House debates
Thursday, 22 August 2024
Matters of Public Importance
Labor Government
3:55 pm
Zoe McKenzie (Flinders, Liberal Party) Share this | Hansard source
In this place we all agree—or, at least, I think we all agree—that the No. 1 responsibility of government is to keep its citizens safe. I have now lost count of the number of times this Albanese government has failed in its most primary responsibility through its fundamental failure to carefully manage Australian's immigration system. This week it has been laid bare that no robust vetting processes were applied to the 2,922 tourist visas issued to people coming from Gaza. Of the 1,300 who have used their visa to come to Australia, despite persistent questioning this week, we do not know how many of these tourists were required to undertake face-to-face interviews or subjected to biometric testing to make sure that we were not bringing into Australia anyone who was involved in the 7 October attacks, anyone who participated in the ransacking or looting which followed, anyone who supported or housed terrorists or weapons or anyone who in any other way supported the extremists or terrorism sympathisers.
The ability to live in Australia is the most precious of privileges. We are a free, democratic, liberal, pluralistic and tolerant society. Like all of us in this place, I get to attend citizenship ceremonies. They are instances of the purest joy as we recognise and thank those who have left their homes to create prosperous, productive lives for their families in this beautiful country. Australia's immigration system gives us in this place the right to decide who comes to Australia and the circumstances in which they come, and that places on our shoulders the responsibility of guarding Australia's borders and looking after her people.
Those opposite seem to care none for that responsibility. The granting of visas without the necessary rigor undermines trust in our migration system. The issuance of tourist visas en masse, knowing full well that the recipients of them were unlikely to go home, mocks the sacrifice and endeavour of every immigrant who has come to this country. This week we learned almost 3,000 visas have been granted, most in less than 24 hours. Tens of questions to the Prime Minister this week have not revealed whether any security checks had been done before their issuance. Those opposite have argued that this is the same system as every other time we have brought people here from a war zone. Really? The humanitarian visas granted to Syrians in 2017 involved biometric tests, face-to-face interviews in third-party countries where necessary and crosschecking with US intelligence datasets. At the moment, Australia is unique in its willingness to hand over visas, ones usually provided to tourists coming here for a holiday, to people from a war zone currently controlled by a terrorist group. It is worth noting, once again, how cautious our key intelligence partners have been. Canada has issued 254 visas, the United Kingdom has issued 168, New Zealand has issued 153 and the USA has issued just 17. Even France, which has a long history of working with the people of the Occupied Palestinian Territories, has allowed only 260 entries from Gaza.
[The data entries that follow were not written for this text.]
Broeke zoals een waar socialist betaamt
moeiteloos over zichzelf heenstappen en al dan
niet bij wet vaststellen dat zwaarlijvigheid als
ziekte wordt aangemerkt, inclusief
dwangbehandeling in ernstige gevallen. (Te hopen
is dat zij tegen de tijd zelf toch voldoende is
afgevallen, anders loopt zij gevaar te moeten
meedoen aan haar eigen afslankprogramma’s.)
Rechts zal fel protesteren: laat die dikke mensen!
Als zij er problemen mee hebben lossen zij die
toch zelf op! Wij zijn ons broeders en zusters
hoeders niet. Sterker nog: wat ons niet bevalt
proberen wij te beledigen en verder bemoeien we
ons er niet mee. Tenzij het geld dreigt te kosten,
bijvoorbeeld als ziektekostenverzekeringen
Gaza is a war zone. Its ruling authority, terrorist organisation Hamas, undertook the most devastating slaughter of 1,200 Jewish and Arab Israelis on 7 October. It was the greatest massacre of Jewish people since the Second World War. It is not a war like others, in which professional soldiers fight professional soldiers. As my friend the member for Berowra said in his question to the Prime Minister today, where he described some of what happened on that day, on October 7, Hamas terrorists went into small Israeli farming villages and a music festival, where they filmed themselves gleefully murdering children, raping women and mutilating their victims, including after death. Thirteen hundred innocent people were hunted down and murdered for sport, and 251 hostages were forced at gunpoint into Hamas tunnels under Gaza. On their return, thousands of people were dancing in the street in celebration.
This was an attack of abject horror, with no respect for human life, human dignity or, indeed, humanity. The acts of the terrorists were disgusting, repulsive actions of unimaginable horror executed against those who until then had lived in relative harmony with their Gazan neighbours. The Palestinian Centre for Policy and Survey Research's June poll of this year showed so much support for Hamas's October 7 attacks, and with this level of support we must ask more questions about who comes here.